Move pin to broadhead? K.I.S.S.

Traindriver

Lil-Rokslider
Joined
Dec 5, 2018
Messages
138
Location
Central Mi
What’s your simple opinion?

To keep a long story short…..

Fieldpoints are hitting perfect, Broadheads are hitting right.

BH goes from 1” right at 20 yards to 7-8” right at 60 yards.

Groups are consistent.

Here’s my plan unless you think otherwise, adjust the pin for proper windage on broad head. Know that zero will hit left when practicing with field points…..
 
Its what everyone use to do, or what everyone I knew did.


The problem is its a sign your arrow isn't coming out perfectly straight, and its sucking energy out of the arrow correcting it.

An inch at 20 should be super easy to fix, move your rest like 1/64" to the right.


Guys that aren't getting pass through on animals, especially with mech heads are likely getting poor arrow flight, and thats the real issue, not the head.


If you are getting good arrow flight with BH, there's nothing to say you can't or shouldn't just sight in with your BH'S, but I prefer to have them hitting together as much for the confidence. Practice with FP and be comfortable with everything, put a BH on and know its going in the same hole.
 
BH goes from 1” right at 20 yards to 7-8” right at 60 yards.
I BH tune at 60 yards so that BH's and FP's hit together at that distance. Every time I do that, they're also super close at 20-50 as well. This way, you know your arrows are flying straight and there's very little correcting that the fletching needs to fix.
 
Post-hunting season thread options inbound...
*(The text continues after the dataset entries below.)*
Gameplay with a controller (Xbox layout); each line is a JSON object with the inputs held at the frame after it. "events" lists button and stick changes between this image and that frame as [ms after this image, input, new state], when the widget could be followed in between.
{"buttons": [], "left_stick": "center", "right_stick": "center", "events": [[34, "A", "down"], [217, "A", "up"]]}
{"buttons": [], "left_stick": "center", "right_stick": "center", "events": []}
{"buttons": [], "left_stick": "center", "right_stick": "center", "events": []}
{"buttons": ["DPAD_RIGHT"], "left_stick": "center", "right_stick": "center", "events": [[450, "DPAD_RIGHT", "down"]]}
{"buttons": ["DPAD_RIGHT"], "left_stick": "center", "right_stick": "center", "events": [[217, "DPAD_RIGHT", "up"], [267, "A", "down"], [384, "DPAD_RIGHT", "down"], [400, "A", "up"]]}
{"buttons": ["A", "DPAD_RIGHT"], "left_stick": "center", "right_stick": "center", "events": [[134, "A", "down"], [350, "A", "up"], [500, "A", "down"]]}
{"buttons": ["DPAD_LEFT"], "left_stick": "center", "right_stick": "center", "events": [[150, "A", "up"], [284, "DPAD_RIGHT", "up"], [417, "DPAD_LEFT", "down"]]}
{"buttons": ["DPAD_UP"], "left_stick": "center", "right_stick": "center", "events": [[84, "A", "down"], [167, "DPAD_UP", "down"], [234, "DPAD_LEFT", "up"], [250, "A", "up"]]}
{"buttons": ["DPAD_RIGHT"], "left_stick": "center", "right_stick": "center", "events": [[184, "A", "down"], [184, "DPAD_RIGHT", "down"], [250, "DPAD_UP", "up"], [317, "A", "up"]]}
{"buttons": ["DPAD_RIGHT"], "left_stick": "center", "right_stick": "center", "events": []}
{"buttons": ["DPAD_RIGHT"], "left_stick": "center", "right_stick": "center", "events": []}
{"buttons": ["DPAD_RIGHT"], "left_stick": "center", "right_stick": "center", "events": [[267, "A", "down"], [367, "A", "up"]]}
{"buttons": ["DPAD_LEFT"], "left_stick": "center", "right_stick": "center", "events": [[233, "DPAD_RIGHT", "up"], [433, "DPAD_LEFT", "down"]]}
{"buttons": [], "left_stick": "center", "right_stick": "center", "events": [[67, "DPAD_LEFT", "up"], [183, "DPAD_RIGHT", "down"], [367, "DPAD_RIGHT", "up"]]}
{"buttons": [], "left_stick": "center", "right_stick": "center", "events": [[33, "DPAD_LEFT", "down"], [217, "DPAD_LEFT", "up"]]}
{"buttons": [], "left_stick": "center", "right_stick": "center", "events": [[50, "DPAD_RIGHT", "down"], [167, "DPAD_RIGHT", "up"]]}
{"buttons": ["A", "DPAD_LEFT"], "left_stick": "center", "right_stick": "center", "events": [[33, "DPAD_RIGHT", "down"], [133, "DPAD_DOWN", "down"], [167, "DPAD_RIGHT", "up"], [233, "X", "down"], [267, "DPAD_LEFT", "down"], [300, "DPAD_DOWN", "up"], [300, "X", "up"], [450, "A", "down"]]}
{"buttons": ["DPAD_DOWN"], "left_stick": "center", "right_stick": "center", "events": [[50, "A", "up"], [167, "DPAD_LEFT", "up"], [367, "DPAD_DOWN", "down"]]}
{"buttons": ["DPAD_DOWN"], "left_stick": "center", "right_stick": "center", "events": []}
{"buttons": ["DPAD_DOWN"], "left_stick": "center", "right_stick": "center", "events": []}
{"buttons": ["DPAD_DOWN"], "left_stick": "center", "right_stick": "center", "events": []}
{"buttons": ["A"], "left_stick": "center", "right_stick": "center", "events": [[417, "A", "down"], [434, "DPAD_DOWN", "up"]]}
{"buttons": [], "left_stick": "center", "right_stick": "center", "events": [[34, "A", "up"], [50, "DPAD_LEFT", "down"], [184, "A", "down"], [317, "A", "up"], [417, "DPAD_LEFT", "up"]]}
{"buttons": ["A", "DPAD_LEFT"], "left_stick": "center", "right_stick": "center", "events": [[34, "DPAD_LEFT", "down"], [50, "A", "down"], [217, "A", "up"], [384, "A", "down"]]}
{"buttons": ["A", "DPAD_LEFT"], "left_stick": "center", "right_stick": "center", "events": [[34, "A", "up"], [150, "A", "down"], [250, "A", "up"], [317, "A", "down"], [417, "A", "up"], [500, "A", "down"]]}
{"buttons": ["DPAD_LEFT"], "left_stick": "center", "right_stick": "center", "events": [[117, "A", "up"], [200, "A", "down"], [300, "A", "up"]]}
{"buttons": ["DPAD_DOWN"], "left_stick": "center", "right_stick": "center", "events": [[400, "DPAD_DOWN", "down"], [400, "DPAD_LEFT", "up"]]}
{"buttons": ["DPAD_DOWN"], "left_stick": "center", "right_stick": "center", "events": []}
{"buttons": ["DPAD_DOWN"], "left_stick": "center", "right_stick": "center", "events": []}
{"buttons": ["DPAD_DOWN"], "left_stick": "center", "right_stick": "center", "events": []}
1) "Help recovering my animal!"
First sentence: I smoked em right in the boiler room, but can't find him.

2) "xyz broadhead penetration sucks!
First sentence: I smoked em right in the boiler room, but no blood trail.

3) "I need new fletching/shafts/broadheads"
First sentence: I smoked em right in the boiler room, but the arrow stopped halfway in and I couldn't find him.

Tune you arrows for good flight and you will get better broadhead penetration, a more forgiving window to shooter error and adverse conditions, confidence in yourself and equipment.

7-8" at 60 should be less than three yoke twists, or 1/4 - 3/4 turn of deadlock/set/LimbShift/PerfectTune, or less than 1/8" rest bump. Seems like a good idea of half an hour of your time to get as close to perfect result as possible.